Last summer, as Truman contemplated his quiet, limited world with Selective Mutism, I started to see signs that he was ready to challenge himself, to work on facing his greatest fears. He started experimenting with talking to adults he didn’t know (which was, perhaps surprisingly, easier than talking to those he knew). He began “slipping” and occasionally blurting out an excited utterance: “Whoa!” And most of all, Truman told us how much he wanted to be able to talk, to be free of his fear. Soon Truman’s desire to talk grew stronger than his fear of talking.  

While attending Camp Courageous, a summer camp designed for kids with Selective Mutism, Truman spent just one fairy-tale week practicing interacting with other kids and adults, ordering at restaurants, speaking to the woman cutting his hair, chatting with the man ringing up our groceries and taking advantage of every other opportunity that arose. I watched his confidence grow with each successful attempt. He would tell me, “all the kids at camp have my problem! They’re just like me!” His camp therapists gently prodded the kids through their speaking exposures with such a sense of fun and joy that the kids sometimes forgot they were afraid. And then they talked.
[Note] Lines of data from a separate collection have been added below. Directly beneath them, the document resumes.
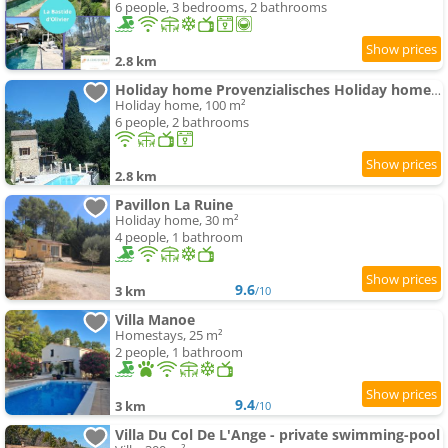
6 people, 3 bedrooms, 2 bathrooms
2.8 km
Holiday home Provenzialisches Holiday home mit Privatpool by Interhome
Holiday home, 100 m²
6 people, 2 bathrooms
2.8 km
Pavillon La Ruine
Holiday home, 30 m²
4 people, 1 bathroom
9.6
3 km
/10
Villa Manoe
Homestays, 25 m²
2 people, 1 bathroom
9.4
3 km
/10
Villa Du Col De L'Ange - private swimming-pool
Truman and I spent the remainder of the summer practicing his new skills and talking a lot about fear and courage. Truman defines courage as, “being afraid and doing it anyway.” My brave kid began the summer a silent kindergartner and ended it a LOUD, confident first grader. As I picked him up from his first day of school, a fellow classmate came up to me and said, “Truman is now the loudest kid in the class!”

After spending most of his six years watchful and silent with nearly every adult he encountered, Truman recently declared, “I’m over my ‘talking problem’!” I would call the recovery of his voice a miracle - and I have certainly wished for such a miracle - but all of the credit belongs to a brave boy named Truman, a boy who speaks freely. Each Friday, as I work in Truman’s classroom, I watch him speak without hesitation, even raising his hand to speak! Last week, he blurted out, out of turn and then sheepishly glanced my direction. I gave him a misty-eyed wink. And he gave me a slight, knowing nod.